The Automatic linear modeling procedure is intended to streamline the work of analysts who use regression models. LINEAR (in the IBM SPSS Statistics command language) is the little sister of REGRESSION. One of the key differences between them is the variable selection method, which will be the focus here. Other differences are discussed in the first post in the series, Swift predictive analysis.
If you have a set of variables you selected or prepared and believe they influence the predicted variable, you may use automatic variable selection to build the model. Automatic linear modeling offers two types of variable selection: Forward stepwise and Best subsets. If you don’t want to skip any predictor variable, you can always force the use of all predictors you selected.
The Forward stepwise method
The first method, Forward stepwise, is also available in the traditional regression procedure. The idea behind the stepwise method is to add another predictor to the model if it benefits the model by improving its goodness of fit. For example, if your model with one predictor allows you to ‘understand’ 40% of predicted variable variability, 60% remains to be accounted for. The Forward stepwise method looks for another predictor to explain the remaining 60%.

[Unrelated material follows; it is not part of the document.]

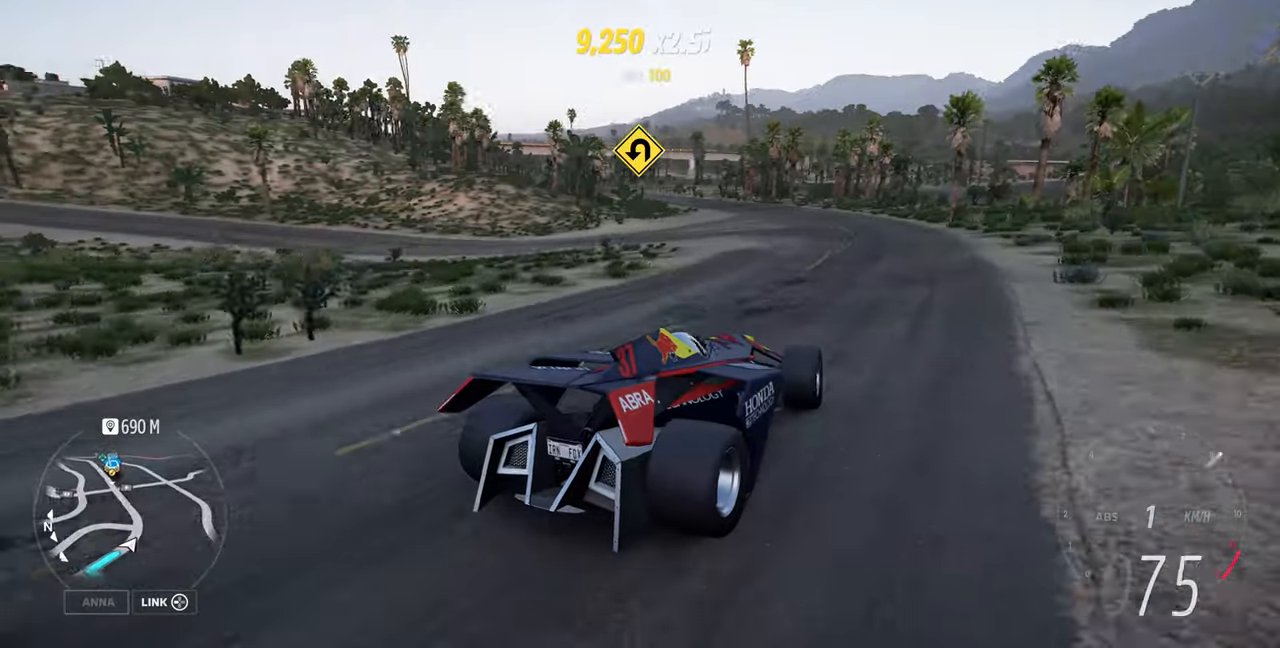
{"dt_ms": 500, "buttons": [], "left_stick": "center", "right_stick": "up", "events": []}
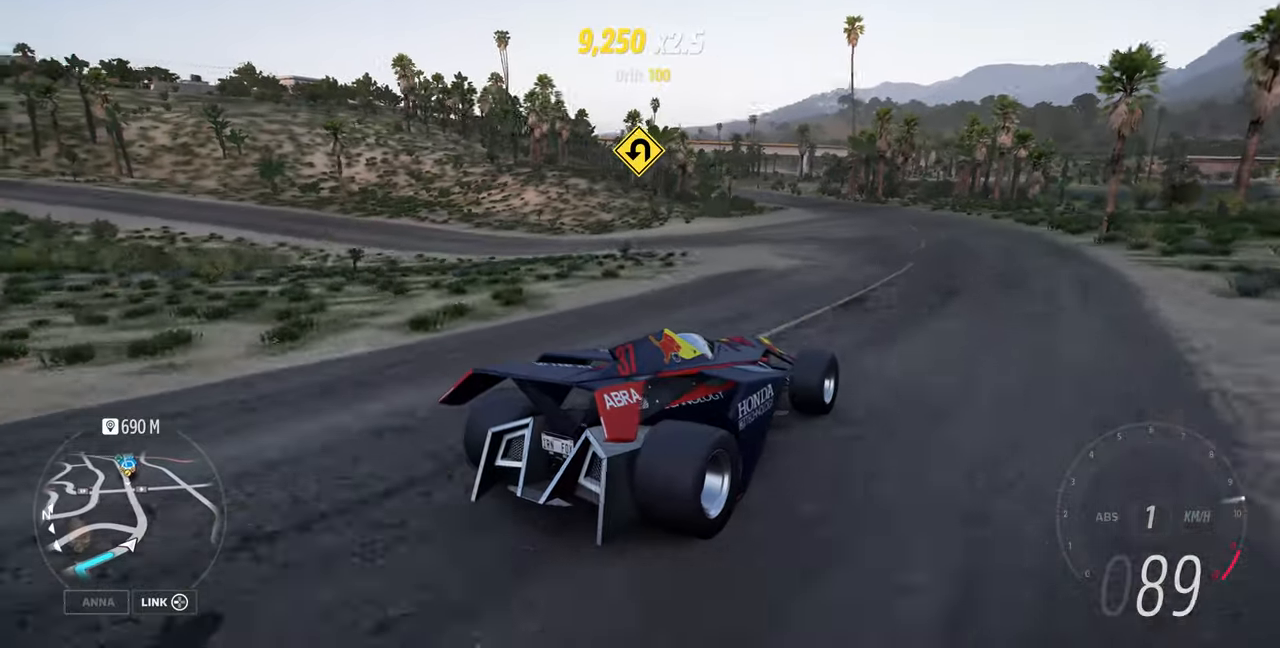
{"dt_ms": 500, "buttons": [], "left_stick": "left", "right_stick": "up", "events": [[200, "left_stick", "left"]]}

The algorithm can be generally presented as:
Step 1: The null model, initially the mean model:
is assessed with accepted goodness of fit evaluation criterion.
Step 2: Based on the model from step 1, more models are built with one potential predictor added, and the measure of the goodness of fit is calculated for each model. A predictor that makes the expanded model yield a better result than in step 1 is added to the model. If this condition is not met, the model is completed. The optimum model is the step 1 model.
Step 3: After the model is expanded, the least ‘useful’ predictor included in the model is tested and can be removed. After this adjustment, the algorithm returns to step 1 with the expanded model as the null model.
The evaluation criterion can be based on one of four measures. Traditionally, the model (or, more precisely the significance of all predictors) can be evaluated with the F-test and its significance. If you use the F statistic as the criterion, an effect with the lowest significance (p) is added to the model at each step. With the F-test, you can control significance thresholds at which the predictor should be included in the model (the default value is 0.05), or rejected (the default value is 0.1).
In order to free yourself of the assumption of F-distribution, you may consider using a criterion based on different measures, namely: adjusted R2, AICC, or the overfit prevention criterion ASE.
For large datasets, the efficacy of the stepwise method and the expansion of the model can be affected by limiting the maximum number of predictors or the number of steps in the algorithm. The number of algorithm steps is by default equal to 3 times the number of starting predictors.
The Best subsets method
The Best subsets method tests all possible combinations of available predictors if there is less than 20 of them. If the number is bigger, a hybrid stepwise-best-subsets method is used. As a result, the method tests all possible models, or at least a larger subset of possible models than the Forward stepwise method.
The number of models to be tested grows exponentially. Hence the method requires substantial computation power, and the process takes longer than the stepwise method. Due to the optimum handling of correlation matrices, the sequence of the tested models is based on the Schatzoff (1968) algorithm. You can learn more about that in the IBM SPSS Statistics / PS IMAGO PRO documentation.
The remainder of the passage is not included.